Ejercicios:
A. Enumera todos los medios de transporte que se mencionan en el texto sobre la nariz.
B. Según el texto sobre la nariz, ¿dónde se procesa lo que percibe la nariz?
C. Retoma el texto sobre la nariz y continúalo a partir de su última oración.

━━━ Fragmento proporcionado ━━━

La nariz es nuestro órgano más vanguardista. Siempre echada hacia delante, nos marca el rumbo. Sin ella estaríamos más extraviados aún. Por eso, los barcos y aviones tienen una que los guía en la inmensidad del cielo o del mar; mientras que los automóviles y trenes no la necesitan pues no enfrentan los dilemas de la libertad: la calle y el riel los determinan. Soberbios, como somos, los humanos rechazamos su conducción y decidimos traicionarla al erguirnos sobre dos patas. Más perfectos hubiéramos sido si, como el resto de los mamíferos, nuestro cuerpo comenzara por la punta de la nariz. Sería un mejor principio para relacionarlos con el mundo, pues como una esponja, abierta y porosa, la nariz absorbe al mundo, literalmente lo incorpora; trae el afuera hacia dentro y lleva los adentros hacia fuera, más de 20 mil veces por día, con un doble movimiento que perennemente nos recuerda cómo hemos llegado a la vida, con una dolorosa inspiración, y cómo la dejaremos, con una exhalación como el último de nuestros actos.

“Más perfectos hubiéramos sido si, como el resto de los mamíferos, nuestro cuerpo comenzara por la punta de la nariz”.

Reacios a la verdad, amantes de la mentira, bajamos de los árboles, levantamos la cabeza y nos entregamos al deslumbrante idealismo de los ojos, casi siempre altaneros, que de vez en cuando nos devuelven espejismos y quimeras. No es casual que en la alegoría platónica los hombres se engañen contemplando sombras proyectadas en las paredes de la caverna. Sin necesidad de filosofía, siguiendo su olfato solamente, bien podrían salir de ella. Gran realista, la nariz no tiene por elemento predilecto, como podría creerse, al aire, vago y voluble, sino a la tierra, inmóvil y honesta. Basta observar la morosidad con que los perros clavan su nariz en el suelo para que este les vaya revelando sus invisibles secretos. Nada engaña a la nariz. No hay perfume ni desodorante capaz de convencer a este órgano insobornable. Cuando decimos, en sentido literal o figurado, que algo huele mal, podemos tener la certeza de que en efecto hay algo putrefacto.

Hermana de la boca, a quien reserva una quinta parte del sentido del gusto, pero más precavida que esta que para saber debe entrar en contacto con las cosas, la nariz nos señala las fuentes de lo vital y lo mortífero; a la distancia, nos advierte de venenos y nos anticipa delicias. Acostumbrados a menospreciar estas verdades, o por lo menos a darlas por sentado, la nariz nos sorprende de vez en cuando con la contundencia de sus revelaciones cuando con un aroma nos traslada, mejor que cualquier imagen o sonido, a otro tiempo. Ese viaje es incontestable porque en él no media razón alguna. Si hemos dicho que los ojos fácilmente son presas de ilusiones, de los oídos no se puede decir menos. Corrompidos por las palabras, se han convertido en los receptáculos por excelencia de la mentira. Podemos —y debemos, quizás— dudar siempre de lo que decimos y lo que escuchamos pero no de lo que olemos. Y es que, a diferencia de otros sentidos, lo que percibe la nariz no se procesa en el tálamo, sino en el sistema límbico, que está relacionado con la memoria y las emociones. La famosa magdalena de Proust sabe en lo más profundo de nosotros mismos, se remoja en nuestras irrefutables tristezas y alegrías.

━━━ Entradas ━━━

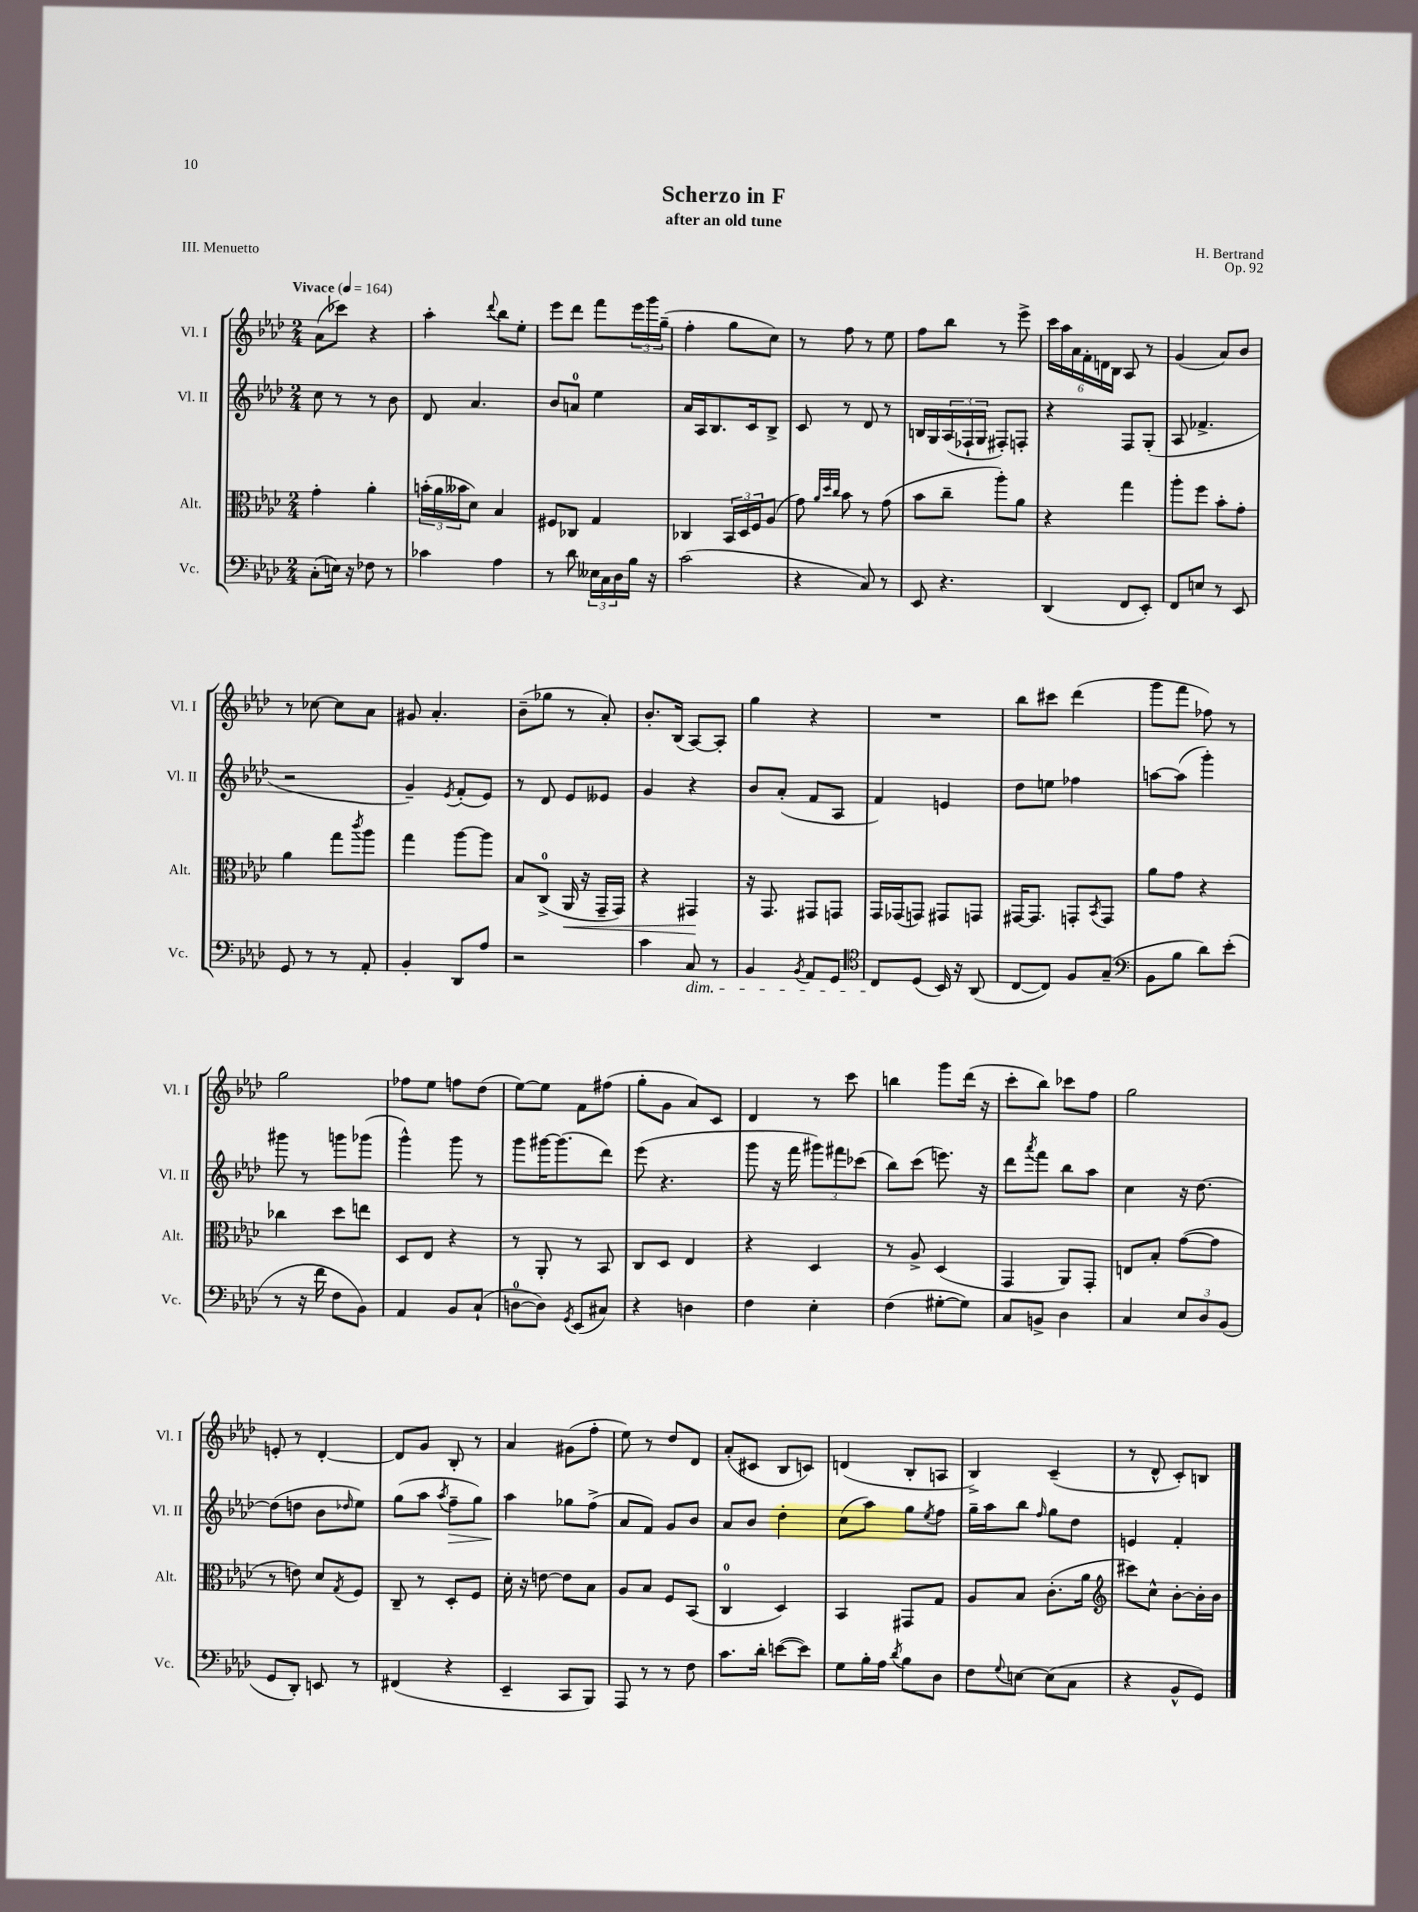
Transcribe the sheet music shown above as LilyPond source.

\header { title = "Scherzo in F" composer = "H. Bertrand" subtitle = "after an old tune" opus = "Op. 92" piece = "III. Menuetto" }
<<
\new StaffGroup <<
\new Staff = "s0" \with { instrumentName = "Vl. I" shortInstrumentName = "Vl. I" } {
    \clef treble \key aes \major \numericTimeSignature \time 2/4 \tempo "Vivace" 4 = 164
    aes'8( ces'''8) r4 |
    aes''4-. \appoggiatura { des'''8 } bes''8 ees''8-. |
    ees'''8 des'''8 f'''8 \tuplet 3/2 { ees'''16 g'''16 g''16--( } |
    f''4-. g''8 c''8) |
    r8 f''8 r8 ees''8 |
    f''8 bes''8 r8 ees'''8-> |
    \tuplet 6/4 { c'''16 aes''16 aes'16 f'16-. d'16 bes16 } aes8 r8 |
    g'4( aes'8) bes'8 |
    r8 ces''8~ ces''8 aes'8 |
    gis'8 aes'4.-. |
    bes'8--( ges''8 r8 aes'8-.) |
    bes'8.-. bes16( aes8~) aes8-. |
    g''4 r4 |
    R2 |
    bes''8 cis'''8 des'''4( |
    g'''8 f'''8 fes''8) r8 |
    g''2 |
    fes''8 ees''8 f''8 des''8( |
    ees''8~) ees''8 f'8 fis''8( |
    g''8-. g'8 aes'8) c'8 |
    des'4 r8 c'''8 |
    b''4 g'''8 des'''16( r16 |
    c'''8-. bes''8) ces'''8 f''8 |
    g''2 |
    e'8-. r8 des'4~-. |
    des'8 g'8 bes8-. r8 |
    aes'4 gis'8( f''8-. |
    ees''8) r8 des''8 des'8 |
    aes'8-.( cis'8 bes8 c'8) |
    d'4( bes8-. a8 |
    bes4->) c'4--( |
    r8 des'8-^ c'8-.) b8 \bar "|." |
}
\new Staff = "s1" \with { instrumentName = "Vl. II" shortInstrumentName = "Vl. II" } {
    \clef treble \key aes \major \numericTimeSignature \time 2/4
    c''8 r8 r8 bes'8 |
    des'8 aes'4. |
    bes'8 a'8-0 ees''4 |
    aes'16 aes16 bes8. c'16 bes8-> |
    c'8 r8 des'8 r8 |
    b16 g16 \tuplet 3/2 { aes16( fes16-! g16 } fis8-.) f8-. |
    r4 f8 g8-.( |
    aes8 fes'4.-> |
    r2 |
    g'4--) \acciaccatura { ees'8 } f'8-.( ees'8) |
    r8 des'8 ees'8 eeses'8 |
    g'4 r4 |
    bes'8 aes'8-.( f'8 aes8 |
    f'4) e'4 |
    des''8 e''8 fes''4 |
    a''8~ a''8( g'''4-.) |
    gis'''8 r8 g'''8 ges'''8( |
    g'''4-^) g'''8 r8 |
    g'''8 gis'''16~ gis'''8.( des'''8) |
    ees'''8( r4. |
    g'''8 r16 f'''16 \tuplet 3/2 { gis'''8) fis'''8 ces'''8( } |
    bes''8) c'''8( e'''8.) r16 |
    des'''8 \acciaccatura { aes'''8 } f'''8 bes''8 aes''8 |
    c''4 r16 des''8.~ |
    des''8( d''8 bes'8 \grace { des''16 } ees''8) |
    g''8( aes''8 \acciaccatura { aes''8 } f''8--\> g''8) |
    aes''4\! ges''8 f''8->( |
    aes'8 f'8) g'8 bes'8 |
    aes'8 bes'8 des''4-. |
    c''8( aes''8) g''8 \acciaccatura { ees''8 } f''8 |
    g''16-- aes''16 bes''8 \grace { f''16 } g''8 des''8 |
    e'4 f'4-. \bar "|." |
}
\new Staff = "s2" \with { instrumentName = "Alt." shortInstrumentName = "Alt." } {
    \clef alto \key aes \major \numericTimeSignature \time 2/4
    g'4-. aes'4-. |
    \tuplet 3/2 { b'16-.( aes'16 beses'16 } des'8) bes4 |
    fis8 ces8 g4 |
    ces4 \tuplet 3/2 { bes,16 des16 f16 } aes8( |
    g'8) \grace { aes'32 des''32 c''32 } bes'8 r8 g'8( |
    bes'8 c''8-- aes''8-.) aes'8 |
    r4 g''4 |
    aes''8-. f''8 bes'8-. g'8-. |
    aes'4 g''8 \acciaccatura { c'''8 } aes''8 |
    g''4 aes''8~ aes''8 |
    bes8 c8-0->( aes,16\< r16 g,16-- g,16) |
    r4 gis,4\! |
    r16 g,8. gis,8 g,8 |
    g,16 ges,16( g,8) gis,8 g,8 |
    gis,16~ gis,8. g,8-. \acciaccatura { bes,8 } g,8 |
    aes'8 g'8 r4 |
    ces''4 des''8 e''8 |
    des8 ees8 r4 |
    r8 aes,8-. r8 bes,8 |
    c8 des8 ees4 |
    r4 des4 |
    r8 aes8-> des4( |
    g,4 aes,8) g,8-. |
    e8 bes8-. g'8~( g'8 |
    r8 e'8) des'8 \acciaccatura { g8 } f8 |
    c8-- r8 des8-. f8 |
    des'16-. r16 e'8~ e'8 bes8 |
    aes8 bes8 f8 bes,8( |
    c4-0 des4) |
    bes,4 gis,8 g8 |
    aes8 bes8 c'8.-.( aes'16 |
    \clef treble cis'''8) c''8-^ bes'8~-. bes'16-. bes'16 \bar "|." |
}
\new Staff = "s3" \with { instrumentName = "Vc." shortInstrumentName = "Vc." } {
    \clef bass \key aes \major \numericTimeSignature \time 2/4
    c8-.( e16) r16 fes8 r8 |
    ces'4 aes4 |
    r8 des'8 \tuplet 3/2 { eeses16 c16 des16 } bes16 r16 |
    c'2( |
    r4 c8) r8 |
    ees,8 r4. |
    des,4( f,8 ees,8-.) |
    f,8 e8 r8 ees,8 |
    g,8 r8 r8 aes,8-. |
    bes,4-. des,8 aes8 |
    r2 |
    c'4 c8\dim r8 |
    bes,4 \acciaccatura { bes,8 } aes,8 g,8 |
    \clef tenor c8\! des8( bes,16) r16 aes,8( |
    c8~ c8) f8 g8--( |
    \clef bass bes,8 bes8 des'8) ees'8-.( |
    r8 r16 f'16 f8 bes,8) |
    aes,4 bes,8 c8-!( |
    d8-0~ d8) \acciaccatura { g,8 } ees,8( cis8) |
    r4 d4 |
    f4 ees4-. |
    f4( gis8~-. gis8) |
    c8 b,8-> des4 |
    c4 \tuplet 3/2 { ees8 des8 bes,8( } |
    g,8 des,8-.) e,8 r8 |
    fis,4( r4 |
    ees,4-- c,8 bes,,8) |
    aes,,8 r8 r8 f8 |
    c'8. des'16-. e'8~( e'8) |
    g8 bes16-. aes16 \acciaccatura { des'8 } bes8 des8 |
    f8 \appoggiatura { g8 } e8~ e8( c8 |
    r4 bes,8-^ g,8) \bar "|." |
}
>>
>>
\layout { \context { \Score \remove "Bar_number_engraver" } }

━━━

Resultados por tarea:
A. Barcos, aviones, automóviles y trenes.

B. En el sistema límbico, que está relacionado con la memoria y las emociones.

C.
Contra la nariz, operan toda clase de equívocos. La frenología cree ver en ella signos del carácter de una persona: respingada la tienen los egocéntricos; chata, los alegres; aguileña, los apasionados. No obstante, los frenólogos se equivocan porque quieren ver en lugar de oler. Para saber de alguien más valdría olfatearlo impúdicamente como hacen el resto de los animales. “¿Cómo está?”, preguntaríamos retóricamente y procederíamos a restregar narices con nuestras personas de confianza o a unirlas tímidamente con los desconocidos. Muestra del desprecio contemporáneo que hay de la nariz son las rinoplastias, una de las intervenciones quirúrgicas más populares de nuestro tiempo y que parece tener como finalidad reducir nuestras narices hasta casi desaparecerlas. Cuántos bellos rostros hemos visto estropeados por haber renunciado a su nariz. El puritanismo es su gran enemigo. Este, con sus buenos modales, ha censurado el tan higiénico como placentero arte de rascársela, acaso el único acto de amoroso cuidado que podemos procurarle a esta parte de nuestro cuerpo. Como si albergara la peor de las corrupciones, un pañuelo debe mediar entre nuestras narices y nuestras manos para no ser objeto de la peor de las condenas sociales. 

“Muestra del desprecio contemporáneo que hay de la nariz son las rinoplastias, una de las intervenciones quirúrgicas más populares de nuestro tiempo y que parece tener como finalidad reducir nuestras narices hasta casi desaparecerlas”. 

Más sabios con relación a su propio cuerpo y sus excrecencias son los niños que, como buenos salvajes, con delectación se sacan un moco, contemplan su viscosidad y lo guardan como reliquia en la manga del suéter; no sabios pero sí denunciantes del malestar de la cultura, son aquellas personas que en la ilusoria privacidad de sus automóviles hurgan sus narices en medio del tedio del tránsito. También puritana es esa costumbre, cada vez más extendida, de perfumarlo todo con las fragancias más penetrantes. Falsos olores de lavandas, de rosas, de limones pretenden confundir a este órgano que sostiene una cruzada silenciosa, pero permanente contra la mentira.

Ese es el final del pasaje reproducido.